Matthew R Reynolds,1 Jonas Nilsson,2 Örjan Åkerborg,2 Mehul Jhaveri,3 Peter Lindgren2,4

1
Beth Israel Deaconess Medical Center, VA Boston Healthcare System, Boston, MA, USA; 2OptumInsight, Stockholm, Sweden; 3sanofi-aventis Inc, Bridgewater, NJ, USA; 4Institute of Environmental Medicine, Karolinska Institute, Stockholm, Sweden

Background: The first antiarrhythmic drug to demonstrate a reduced rate of cardiovascular hospitalization in atrial fibrillation/flutter (AF/AFL) patients was dronedarone in a placebo-controlled, double-blind, parallel arm Trial to assess the efficacy of dronedarone 400 mg bid for the prevention of cardiovascular Hospitalization or death from any cause in patiENts with Atrial fibrillation/atrial flutter (ATHENA trial). The potential cost-effectiveness of dronedarone in this patient population has not been reported in a US context. This study assesses the cost-effectiveness of dronedarone from a US health care payers’ perspective.

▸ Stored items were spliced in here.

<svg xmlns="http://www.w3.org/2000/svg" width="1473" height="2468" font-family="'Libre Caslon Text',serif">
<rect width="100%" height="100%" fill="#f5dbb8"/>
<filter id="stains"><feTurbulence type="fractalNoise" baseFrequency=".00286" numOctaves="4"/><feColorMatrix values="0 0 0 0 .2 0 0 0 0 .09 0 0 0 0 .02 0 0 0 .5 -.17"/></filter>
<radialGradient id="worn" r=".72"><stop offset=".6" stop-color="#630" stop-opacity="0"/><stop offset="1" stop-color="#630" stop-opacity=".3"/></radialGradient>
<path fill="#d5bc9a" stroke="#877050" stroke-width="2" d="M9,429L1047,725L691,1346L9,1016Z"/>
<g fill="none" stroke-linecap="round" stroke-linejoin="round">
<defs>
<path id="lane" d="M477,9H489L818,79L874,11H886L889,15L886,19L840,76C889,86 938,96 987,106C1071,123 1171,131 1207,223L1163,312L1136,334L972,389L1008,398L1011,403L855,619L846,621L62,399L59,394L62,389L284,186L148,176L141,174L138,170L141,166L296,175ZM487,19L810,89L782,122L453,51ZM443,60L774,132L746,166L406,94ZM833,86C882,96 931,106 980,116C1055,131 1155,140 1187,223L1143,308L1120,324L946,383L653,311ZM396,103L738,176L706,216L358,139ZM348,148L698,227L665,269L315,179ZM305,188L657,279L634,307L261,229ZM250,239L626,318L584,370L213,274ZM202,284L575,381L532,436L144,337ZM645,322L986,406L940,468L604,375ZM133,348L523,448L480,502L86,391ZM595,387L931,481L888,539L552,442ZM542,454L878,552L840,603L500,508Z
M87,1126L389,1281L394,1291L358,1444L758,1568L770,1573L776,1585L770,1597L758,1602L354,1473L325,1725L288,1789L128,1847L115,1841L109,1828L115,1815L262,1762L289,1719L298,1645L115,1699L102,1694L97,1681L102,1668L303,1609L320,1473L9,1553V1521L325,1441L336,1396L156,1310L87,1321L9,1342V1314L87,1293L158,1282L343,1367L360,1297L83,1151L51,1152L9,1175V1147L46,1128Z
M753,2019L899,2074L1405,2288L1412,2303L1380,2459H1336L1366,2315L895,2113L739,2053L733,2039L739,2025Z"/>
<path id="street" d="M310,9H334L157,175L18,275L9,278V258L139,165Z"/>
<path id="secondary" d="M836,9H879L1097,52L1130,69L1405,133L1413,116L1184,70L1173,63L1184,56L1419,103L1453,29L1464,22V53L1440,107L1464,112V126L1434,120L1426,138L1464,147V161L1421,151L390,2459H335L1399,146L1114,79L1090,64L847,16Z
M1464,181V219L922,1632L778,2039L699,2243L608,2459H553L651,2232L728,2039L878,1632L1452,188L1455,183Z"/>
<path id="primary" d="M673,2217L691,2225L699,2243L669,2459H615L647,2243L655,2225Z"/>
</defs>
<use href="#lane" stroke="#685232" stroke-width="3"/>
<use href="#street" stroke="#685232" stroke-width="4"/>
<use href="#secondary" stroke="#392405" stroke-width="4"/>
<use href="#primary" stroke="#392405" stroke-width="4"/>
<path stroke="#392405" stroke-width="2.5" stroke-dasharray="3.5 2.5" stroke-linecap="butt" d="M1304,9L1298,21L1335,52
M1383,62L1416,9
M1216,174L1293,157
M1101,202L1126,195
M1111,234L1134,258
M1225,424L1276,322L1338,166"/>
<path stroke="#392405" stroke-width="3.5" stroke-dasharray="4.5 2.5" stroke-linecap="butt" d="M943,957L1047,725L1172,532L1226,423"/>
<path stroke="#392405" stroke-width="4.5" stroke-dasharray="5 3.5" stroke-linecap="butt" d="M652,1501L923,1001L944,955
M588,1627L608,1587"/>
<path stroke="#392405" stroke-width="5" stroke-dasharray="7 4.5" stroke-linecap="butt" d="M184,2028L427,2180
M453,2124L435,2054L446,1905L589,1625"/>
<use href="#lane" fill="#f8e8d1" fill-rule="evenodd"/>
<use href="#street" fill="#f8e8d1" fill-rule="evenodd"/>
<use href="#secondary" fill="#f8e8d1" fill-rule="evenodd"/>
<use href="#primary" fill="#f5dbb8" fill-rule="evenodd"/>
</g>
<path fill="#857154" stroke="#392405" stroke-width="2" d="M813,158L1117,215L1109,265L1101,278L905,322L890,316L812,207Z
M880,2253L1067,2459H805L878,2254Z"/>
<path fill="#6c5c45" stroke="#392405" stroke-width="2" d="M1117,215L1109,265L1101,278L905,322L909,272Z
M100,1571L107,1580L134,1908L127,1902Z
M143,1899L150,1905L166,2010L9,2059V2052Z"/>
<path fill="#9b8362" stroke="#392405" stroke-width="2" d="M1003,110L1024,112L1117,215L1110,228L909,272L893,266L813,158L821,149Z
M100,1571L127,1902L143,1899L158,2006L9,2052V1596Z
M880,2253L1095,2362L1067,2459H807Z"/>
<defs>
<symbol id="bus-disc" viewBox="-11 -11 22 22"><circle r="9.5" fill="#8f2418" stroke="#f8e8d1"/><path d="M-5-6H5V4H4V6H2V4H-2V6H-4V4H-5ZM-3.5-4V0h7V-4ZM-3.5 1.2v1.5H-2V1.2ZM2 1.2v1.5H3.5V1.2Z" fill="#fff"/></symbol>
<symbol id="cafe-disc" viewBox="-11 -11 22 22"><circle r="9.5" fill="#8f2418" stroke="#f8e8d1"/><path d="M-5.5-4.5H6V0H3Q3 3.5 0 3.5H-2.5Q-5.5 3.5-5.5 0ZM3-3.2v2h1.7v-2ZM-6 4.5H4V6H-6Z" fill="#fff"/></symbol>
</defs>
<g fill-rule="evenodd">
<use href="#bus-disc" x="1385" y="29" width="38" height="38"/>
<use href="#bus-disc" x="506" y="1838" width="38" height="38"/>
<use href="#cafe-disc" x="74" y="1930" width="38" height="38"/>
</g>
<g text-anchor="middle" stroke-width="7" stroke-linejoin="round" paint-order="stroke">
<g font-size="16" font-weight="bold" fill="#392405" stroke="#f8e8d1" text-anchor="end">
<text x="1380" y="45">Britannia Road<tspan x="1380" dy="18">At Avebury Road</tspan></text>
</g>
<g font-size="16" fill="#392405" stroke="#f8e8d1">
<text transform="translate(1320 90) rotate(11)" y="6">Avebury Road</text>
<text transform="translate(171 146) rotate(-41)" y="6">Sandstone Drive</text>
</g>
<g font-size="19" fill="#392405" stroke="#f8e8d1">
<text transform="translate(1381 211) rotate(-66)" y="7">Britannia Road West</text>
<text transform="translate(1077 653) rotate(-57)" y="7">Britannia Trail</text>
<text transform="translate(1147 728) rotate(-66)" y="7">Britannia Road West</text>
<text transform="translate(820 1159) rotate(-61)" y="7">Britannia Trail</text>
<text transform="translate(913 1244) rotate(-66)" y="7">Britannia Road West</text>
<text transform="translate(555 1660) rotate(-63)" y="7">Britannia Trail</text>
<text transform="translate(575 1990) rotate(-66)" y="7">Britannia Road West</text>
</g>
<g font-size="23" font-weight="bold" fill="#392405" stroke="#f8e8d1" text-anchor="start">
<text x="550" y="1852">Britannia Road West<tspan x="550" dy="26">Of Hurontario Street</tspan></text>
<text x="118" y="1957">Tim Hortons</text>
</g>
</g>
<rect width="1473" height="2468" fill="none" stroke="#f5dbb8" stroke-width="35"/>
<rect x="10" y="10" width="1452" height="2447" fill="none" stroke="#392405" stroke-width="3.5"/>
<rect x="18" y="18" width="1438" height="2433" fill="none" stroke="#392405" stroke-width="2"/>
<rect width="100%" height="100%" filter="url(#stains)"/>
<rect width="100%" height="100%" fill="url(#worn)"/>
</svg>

Methods and results: ATHENA patient data were applied to a patient-level health state transition model. Probabilities of health state transitions were derived from ATHENA and published data. Associated costs used in the model (2010 values) were obtained from published sources when trial data were not available. The base-case model assumed that patients were treated with dronedarone for the duration of ATHENA (mean 21 months) and were followed over a lifetime. Cost-effectiveness, from the payers' perspective, was determined using a Monte Carlo microsimulation (1 million fictitious patients). Dronedarone plus standard care provided 0.13 life years gained (LYG), and 0.11 quality-adjusted life years (QALYs), over standard care alone; cost/QALY was $19,520 and cost/LYG was $16,930. Compared to lower risk patients, patients at higher risk of stroke (Congestive heart failure, history of Hypertension, Age ≥ 75 years, Diabetes mellitus, and past history of Stroke or transient ischemic attack (CHADS2) scores 3–6 versus 0) had a lower cost/QALY ($9580–$16,000 versus $26,450). Cost/QALY was highest in scenarios assuming lifetime dronedarone therapy, no cardiovascular mortality benefit, no cost associated with AF/AFL recurrence on standard care, and when discounting of 5% was compared with 0%.
Conclusions: By extrapolating the results of a large, multicenter, randomized clinical trial (ATHENA), this model suggests that dronedarone is a cost-effective treatment option for approved indications (paroxysmal/persistent AF/AFL) in the US.